• U.S.

MASSACHUSETTS: Consciousness of Guilt

2 minute read
TIME

Last week Judge Frederick W. Fosdick of the Massachusetts Superior Court handed down a decision holding that two good Bay State Democrats were guilty of accepting graft in a manner intelligible to the humblest citizen. One was James Michael Curley, thrice Mayor of Boston, once Governor of Massachusetts: the other his political satellite. Dr. Joseph Santosuosso, twice Democratic candidate for State Secretary of State.

In 1931, when ruddy, jovial Jim Curley was Mayor of Boston, a city water connection burst, flooding the premises of General Equipment Corp. From Ernest Wr. Brown Co., its insurance agency. General Equipment collected $70,199.29. The agency salvaged $15,488.15 worth of equipment, was left $54,711.14 out of pocket. Thereupon the agency, represented by Lawyer Santosuosso. sued the City, settled its claim out of court for $85,000 of taxpayers’ money.
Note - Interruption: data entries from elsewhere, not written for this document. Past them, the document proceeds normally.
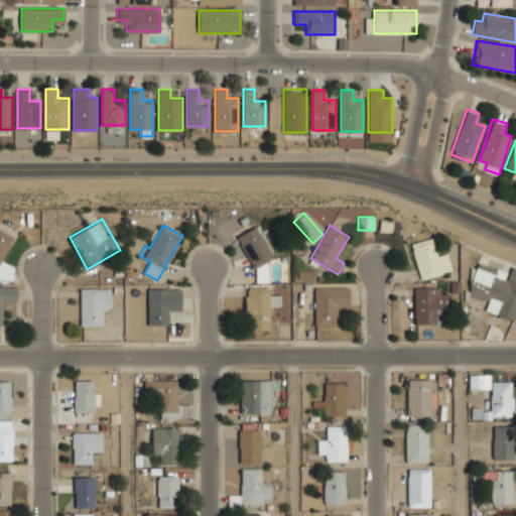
[(274,255),(254,226),(236,239),(256,268),(274,255)]
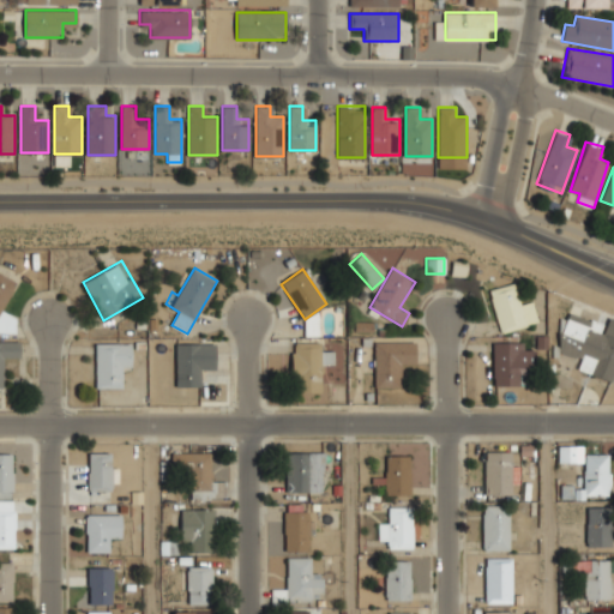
[(2,311),(14,288),(14,281),(0,274),(0,332),(14,332),(14,317),(2,311)]
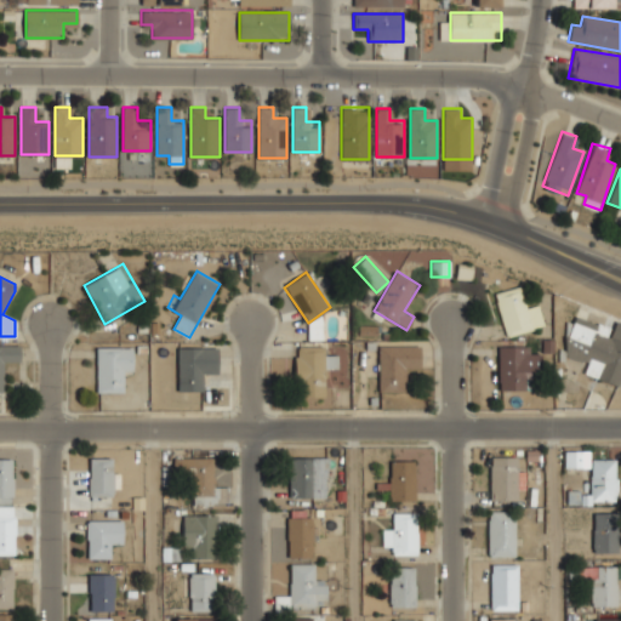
[(545,325),(540,303),(524,307),(519,286),(496,291),(506,335),(545,325)]
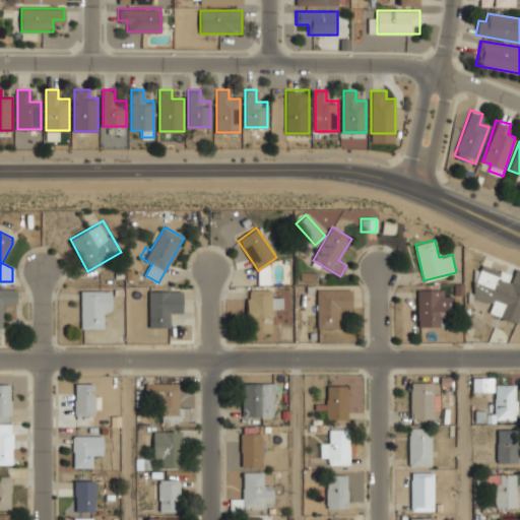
[(519,269),(516,268),(513,275),(481,264),(470,295),(493,303),(490,312),(519,324),(519,269)]
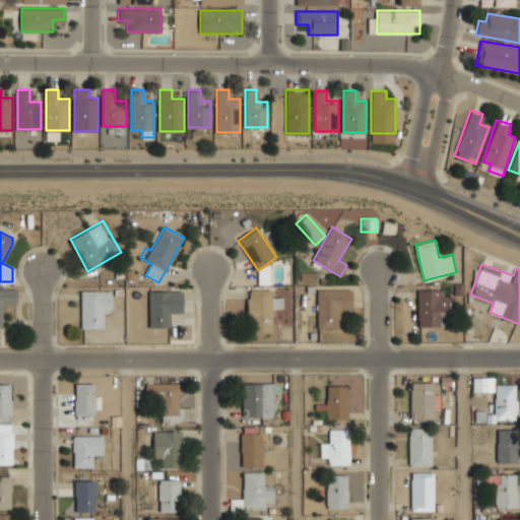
[(317,327),(340,327),(340,308),(352,308),(352,288),(317,288),(317,327)]
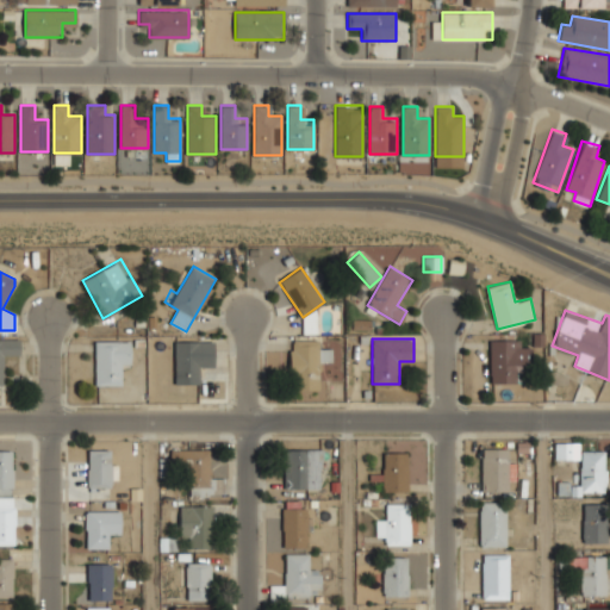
[(119,363),(130,363),(131,340),(95,340),(95,385),(119,385),(119,363)]
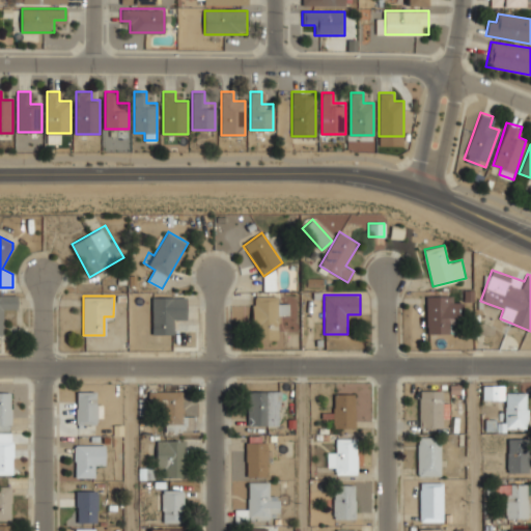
[(278,297),(253,296),(252,338),(278,339),(279,314),(288,314),(288,304),(278,304),(278,297)]
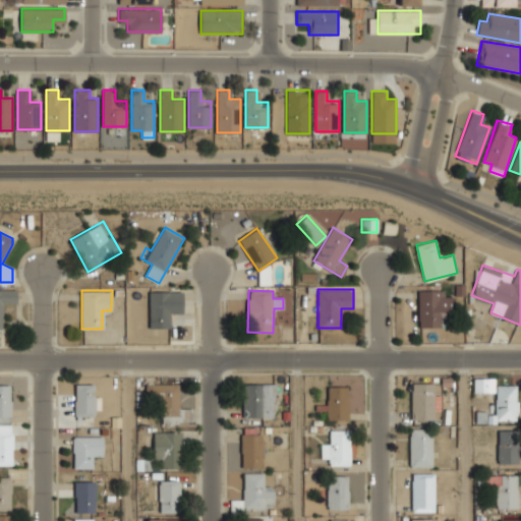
[(418,291),(418,327),(442,327),(442,312),(451,312),(451,291),(418,291)]
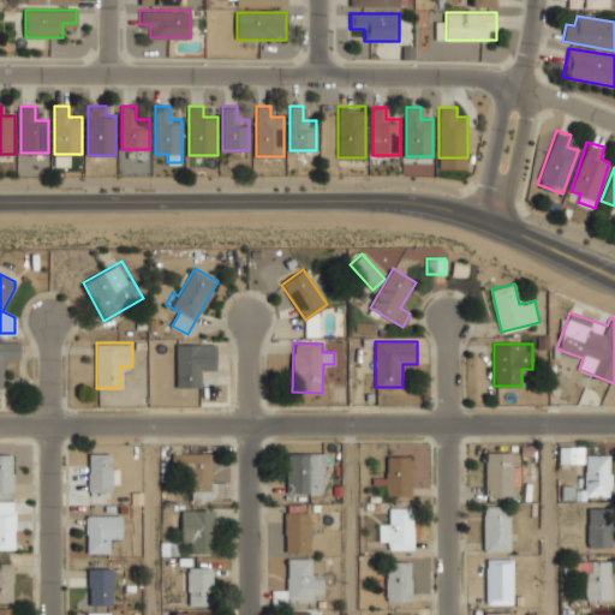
[(0,388),(3,388),(3,358),(19,358),(19,345),(0,345),(0,388)]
But less than one-fourth of that sum went to the insurance agency. In a suit brought by the city against Messrs. Curley & Santosuosso, Judge Fosdick found tha’t the $85,000 had been split: 1) $20,000 to the Brown Agency, 2) $20,000 to Lawyer Santosuosso, 3) $15,000 to one Frederick Graves, a Brown representative. 4) $30,000 to Mayor Curley. According to Mr. Graves, Mayor Curley had asked before approving the settlement: “What is there in this for me?”

Ordering Mr. Curley and Lawyer Santosuosso to repay their shares to the city plus 6% interest. Judge Fosdick dryly concluded: “I find consciousness of guilt on the part of both defendants in that each testified falsely before me in material particulars.”